Early treatment of rheumatoid arthritis (RA) leads to improved long-term functional outcomes compared with later treatment (>6 months after symptom onset), according to a 20-year follow-up of patients included in the Norfolk Arthritis Register (Gwinnutt JM, et al. Arthritis Rheumatol. 2017 Apr 20. Epub ahead of print).
Although previous clinical trials have shown the benefits of early initiation of RA treatment over the short-term, few studies have evaluated long-term outcomes. One study, initiated in 1964, did not reflect modern treatment approaches. The 20-year data on patients initiating treatment in the early 1990s reflect advances in management over the past 2 decades, including the introduction of methotrexate (a conventional disease-modifying antirheumatic drug [DMARD]), as well as biologic DMARDs. Treatment strategies have also shifted toward initiating treatment early in the course of disease when there is a “window of opportunity” to affect the natural history of RA and improve outcomes.
“It was already known that early treatment was beneficial in the short-term. This study also emphasizes that it is important to treat patients with RA early, and that there are long-term benefits. These results emphasize again that early treatment is important, and early referral to a rheumatologist and early treatment will improve outcomes,” stated lead investigator Suzanne M. M. Verstappen, PhD, Senior Research Fellow, Arthritis Research UK Centre for Epidemiology, Centre for Musculoskeletal Research, School of Biological Sciences, University of Manchester, United Kingdom, in an interview with Value-Based Care in Rheumatology.
Dr Verstappen and colleagues had previously shown that patients treated within 6 months of symptom onset had improved 10-year outcomes compared with those who were treated later.
The present trial sought to define 20-year outcomes of patients with early RA, including mortality, disease activity, and physical function. The study included 602 patients with RA recruited for the Norfolk Arthritis Register between 1990 and 1994. At baseline, median symptom duration was 5.4 months, median age was 56 years, and 65.9% of participants were women.
Overall, 160 (26.6%) patients received treatment within 6 months of symptom onset (ie, early treatment group). Of these patients, 94 (58.8%) received sulfasalazine, 45 (28.1%) were prescribed steroids, 8 (5.0%) were prescribed methotrexate, and 13 (8.1%) were prescribed other DMARDs.
Of the remaining patients, 88 (19.9%) were given initial therapy 6 to 12 months following symptom onset, 77 patients (17.4%) 1 to 2 years following symptom onset, and 84 (19.0%) ≥2 years following symptom onset; 193 patients (43.7%) never received treatment during follow-up. Patients in the early treatment group were more likely to be men and have shorter disease duration at presentation than those who received treatment later. Patients who received early treatment also had worse clinical characteristics at baseline.
A 20-year assessment was performed on 207 (34.4%) patients. During the follow-up period, 205 (34.1%) patients died, 135 (22.4%) declined additional follow-up visits, 8 (1.3%) were ineligible after year 5, and 47 (7.8%) were lost to follow-up.
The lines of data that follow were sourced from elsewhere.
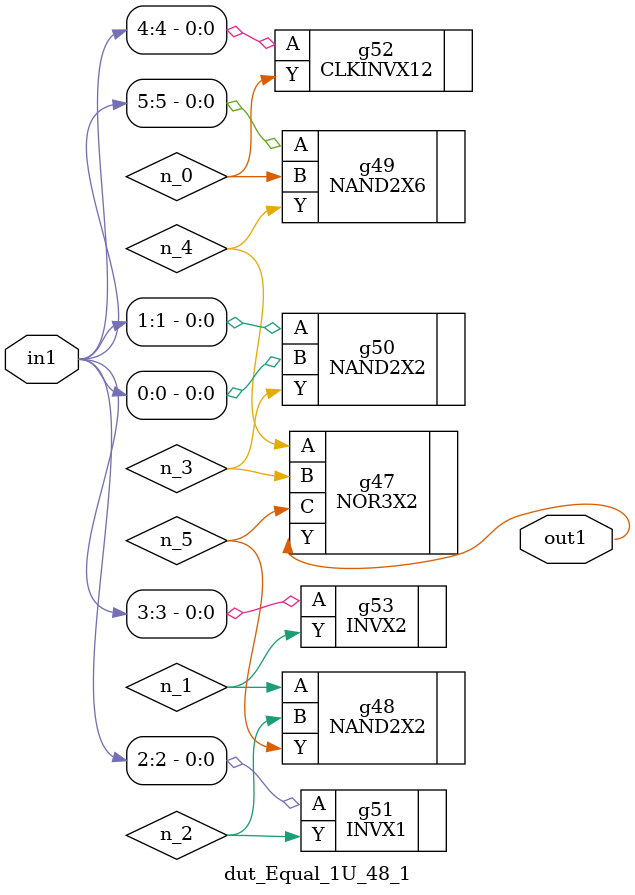
<source format=v>
`timescale 1ps / 1ps


module dut_Equal_1U_48_1(in1, out1);
  input [5:0] in1;
  output out1;
  wire [5:0] in1;
  wire out1;
  wire n_0, n_1, n_2, n_3, n_4, n_5;
  NOR3X2 g47(.A (n_4), .B (n_3), .C (n_5), .Y (out1));
  NAND2X2 g48(.A (n_1), .B (n_2), .Y (n_5));
  NAND2X6 g49(.A (in1[5]), .B (n_0), .Y (n_4));
  NAND2X2 g50(.A (in1[1]), .B (in1[0]), .Y (n_3));
  INVX1 g51(.A (in1[2]), .Y (n_2));
  INVX2 g53(.A (in1[3]), .Y (n_1));
  CLKINVX12 g52(.A (in1[4]), .Y (n_0));
endmodule



</source>
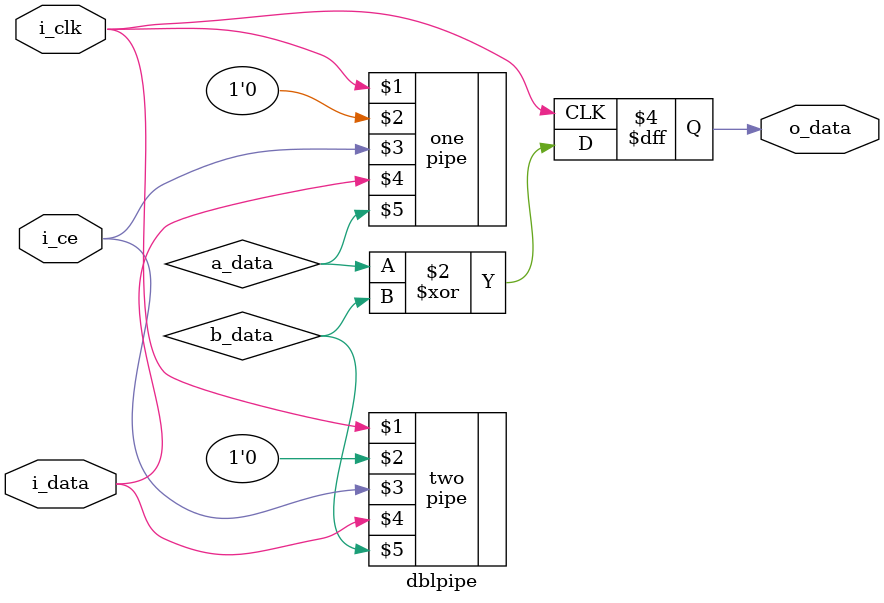
<source format=v>
`default_nettype	none
module dblpipe(i_clk, i_ce, i_data, o_data);
	input	wire	i_clk, i_ce;
	
	input	wire	i_data;
	output	wire	o_data;

	wire	a_data, b_data;

	pipe	one(i_clk, 1'b0, i_ce, i_data, a_data);
	pipe	two(i_clk, 1'b0, i_ce, i_data, b_data);

	initial	o_data = 1'b0;
	always @(posedge i_clk)
		o_data <= a_data ^ b_data;

    `ifdef FORMAL
        // your properties here
    `endif
endmodule

</source>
According to a multivariate Cox regression analysis, factors associated with increased risk for death included older age at symptom onset, male sex, and being a current smoker. For the total cohort, mean swollen and tender joint counts fell rapidly during the first year, and remained low during follow-up. Median Health Assessment Questionnaire scores fell initially, but increased after 2 years, culminating in a higher median score after year 7 compared with baseline. Initially, a higher proportion of patients were taking conventional DMARDs in the early treatment group, but the percentage was similar in both the early and late treatment groups by year 2 (55%-65%). Only 7.6% of patients took biologic DMARDs during the study, and they were evenly distributed in the 2 treatment groups. Functional disability was consistently higher in patients who received any treatment compared with those who did not.
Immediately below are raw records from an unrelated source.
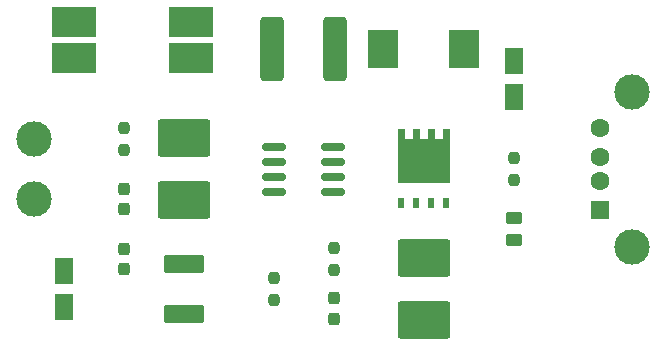
<source format=gbr>
%TF.GenerationSoftware,KiCad,Pcbnew,(6.0.4)*%
%TF.CreationDate,2022-04-27T00:59:47-07:00*%
%TF.ProjectId,SolarChargerV2,536f6c61-7243-4686-9172-67657256322e,rev?*%
%TF.SameCoordinates,Original*%
%TF.FileFunction,Soldermask,Top*%
%TF.FilePolarity,Negative*%
%FSLAX46Y46*%
G04 Gerber Fmt 4.6, Leading zero omitted, Abs format (unit mm)*
G04 Created by KiCad (PCBNEW (6.0.4)) date 2022-04-27 00:59:47*
%MOMM*%
%LPD*%
G01*
G04 APERTURE LIST*
G04 Aperture macros list*
%AMRoundRect*
0 Rectangle with rounded corners*
0 $1 Rounding radius*
0 $2 $3 $4 $5 $6 $7 $8 $9 X,Y pos of 4 corners*
0 Add a 4 corners polygon primitive as box body*
4,1,4,$2,$3,$4,$5,$6,$7,$8,$9,$2,$3,0*
0 Add four circle primitives for the rounded corners*
1,1,$1+$1,$2,$3*
1,1,$1+$1,$4,$5*
1,1,$1+$1,$6,$7*
1,1,$1+$1,$8,$9*
0 Add four rect primitives between the rounded corners*
20,1,$1+$1,$2,$3,$4,$5,0*
20,1,$1+$1,$4,$5,$6,$7,0*
20,1,$1+$1,$6,$7,$8,$9,0*
20,1,$1+$1,$8,$9,$2,$3,0*%
%AMFreePoly0*
4,1,17,2.675000,1.605000,1.875000,1.605000,1.875000,0.935000,2.675000,0.935000,2.675000,0.335000,1.875000,0.335000,1.875000,-0.335000,2.675000,-0.335000,2.675000,-0.935000,1.875000,-0.935000,1.875000,-1.605000,2.675000,-1.605000,2.675000,-2.205000,-1.875000,-2.205000,-1.875000,2.205000,2.675000,2.205000,2.675000,1.605000,2.675000,1.605000,$1*%
G04 Aperture macros list end*
%ADD10R,2.500000X3.300000*%
%ADD11C,3.000000*%
%ADD12RoundRect,0.150000X-0.825000X-0.150000X0.825000X-0.150000X0.825000X0.150000X-0.825000X0.150000X0*%
%ADD13R,3.850000X2.500000*%
%ADD14RoundRect,0.250000X-1.975000X1.350000X-1.975000X-1.350000X1.975000X-1.350000X1.975000X1.350000X0*%
%ADD15RoundRect,0.237500X-0.237500X0.250000X-0.237500X-0.250000X0.237500X-0.250000X0.237500X0.250000X0*%
%ADD16RoundRect,0.249999X-0.737501X-2.450001X0.737501X-2.450001X0.737501X2.450001X-0.737501X2.450001X0*%
%ADD17RoundRect,0.237500X-0.237500X0.300000X-0.237500X-0.300000X0.237500X-0.300000X0.237500X0.300000X0*%
%ADD18R,1.600000X2.200000*%
%ADD19RoundRect,0.250000X-0.450000X0.262500X-0.450000X-0.262500X0.450000X-0.262500X0.450000X0.262500X0*%
%ADD20FreePoly0,90.000000*%
%ADD21R,0.500000X0.850000*%
%ADD22R,1.500000X1.600000*%
%ADD23C,1.600000*%
%ADD24RoundRect,0.250000X-1.450000X0.537500X-1.450000X-0.537500X1.450000X-0.537500X1.450000X0.537500X0*%
G04 APERTURE END LIST*
D10*
%TO.C,D1*%
X140560000Y-60960000D03*
X133760000Y-60960000D03*
%TD*%
D11*
%TO.C,SC1*%
X104140000Y-68580000D03*
X104140000Y-73660000D03*
%TD*%
D12*
%TO.C,U1*%
X124525000Y-69215000D03*
X124525000Y-70485000D03*
X124525000Y-71755000D03*
X124525000Y-73025000D03*
X129475000Y-73025000D03*
X129475000Y-71755000D03*
X129475000Y-70485000D03*
X129475000Y-69215000D03*
%TD*%
D13*
%TO.C,L1*%
X107525000Y-61700000D03*
X107525000Y-58700000D03*
X117475000Y-58700000D03*
X117475000Y-61700000D03*
%TD*%
D14*
%TO.C,R2*%
X116840000Y-68520000D03*
X116840000Y-73720000D03*
%TD*%
D15*
%TO.C,R3*%
X124460000Y-80367500D03*
X124460000Y-82192500D03*
%TD*%
D16*
%TO.C,C6*%
X124362500Y-60960000D03*
X129637500Y-60960000D03*
%TD*%
D15*
%TO.C,R4*%
X129540000Y-77827500D03*
X129540000Y-79652500D03*
%TD*%
D17*
%TO.C,C3*%
X111760000Y-77877500D03*
X111760000Y-79602500D03*
%TD*%
%TO.C,C2*%
X111760000Y-72797500D03*
X111760000Y-74522500D03*
%TD*%
D15*
%TO.C,R1*%
X111760000Y-67667500D03*
X111760000Y-69492500D03*
%TD*%
%TO.C,R6*%
X144780000Y-70207500D03*
X144780000Y-72032500D03*
%TD*%
D18*
%TO.C,C1*%
X106680000Y-79780000D03*
X106680000Y-82780000D03*
%TD*%
D19*
%TO.C,R7*%
X144780000Y-75287500D03*
X144780000Y-77112500D03*
%TD*%
D20*
%TO.C,Q1*%
X137160000Y-70470000D03*
D21*
X135255000Y-74020000D03*
X136525000Y-74020000D03*
X137795000Y-74020000D03*
X139065000Y-74020000D03*
%TD*%
D22*
%TO.C,J1*%
X152120000Y-74620000D03*
D23*
X152120000Y-72120000D03*
X152120000Y-70120000D03*
X152120000Y-67620000D03*
D11*
X154830000Y-64550000D03*
X154830000Y-77690000D03*
%TD*%
D18*
%TO.C,C7*%
X144780000Y-62000000D03*
X144780000Y-65000000D03*
%TD*%
D17*
%TO.C,C5*%
X129540000Y-82045000D03*
X129540000Y-83770000D03*
%TD*%
D24*
%TO.C,C4*%
X116840000Y-79142500D03*
X116840000Y-83417500D03*
%TD*%
D14*
%TO.C,R5*%
X137160000Y-78680000D03*
X137160000Y-83880000D03*
%TD*%
M02*

</source>
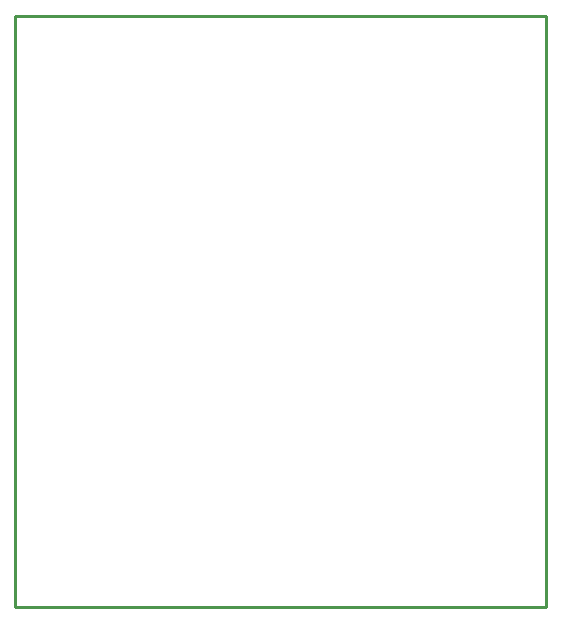
<source format=gbr>
G04 #@! TF.FileFunction,Profile,NP*
%FSLAX46Y46*%
G04 Gerber Fmt 4.6, Leading zero omitted, Abs format (unit mm)*
G04 Created by KiCad (PCBNEW 4.0.1-3.201512221401+6198~38~ubuntu15.10.1-stable) date Thu 31 Mar 2016 02:37:57 PM EEST*
%MOMM*%
G01*
G04 APERTURE LIST*
%ADD10C,0.100000*%
%ADD11C,0.254000*%
G04 APERTURE END LIST*
D10*
D11*
X125000000Y-120000000D02*
X125000000Y-70000000D01*
X170000000Y-120000000D02*
X125000000Y-120000000D01*
X170000000Y-70000000D02*
X170000000Y-120000000D01*
X125000000Y-70000000D02*
X170000000Y-70000000D01*
M02*

</source>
After controlling for age and sex in an adjusted model accounting for confounding by indication, the early treatment group had similar disability compared with the never-treated group during follow-up, whereas patients treated later had significantly higher disability scores during follow-up.
“Considering treatment was provided 20 years ago, patients experienced relatively good long-term outcomes, including functional disability. After adjusting for the fact that patients with more severe disease activity would be prescribed certain therapies more often, there was no difference in functional disability between patients who received therapy within the first 6 months...and those who did not receive any treatment. We also found that patients who were treated in the first 6 months had a lower risk of death, although this result was not significantly different. These results indicate that early treatment is not only of significance in the short-term, but in the long-term as well,” Dr Verstappen concluded.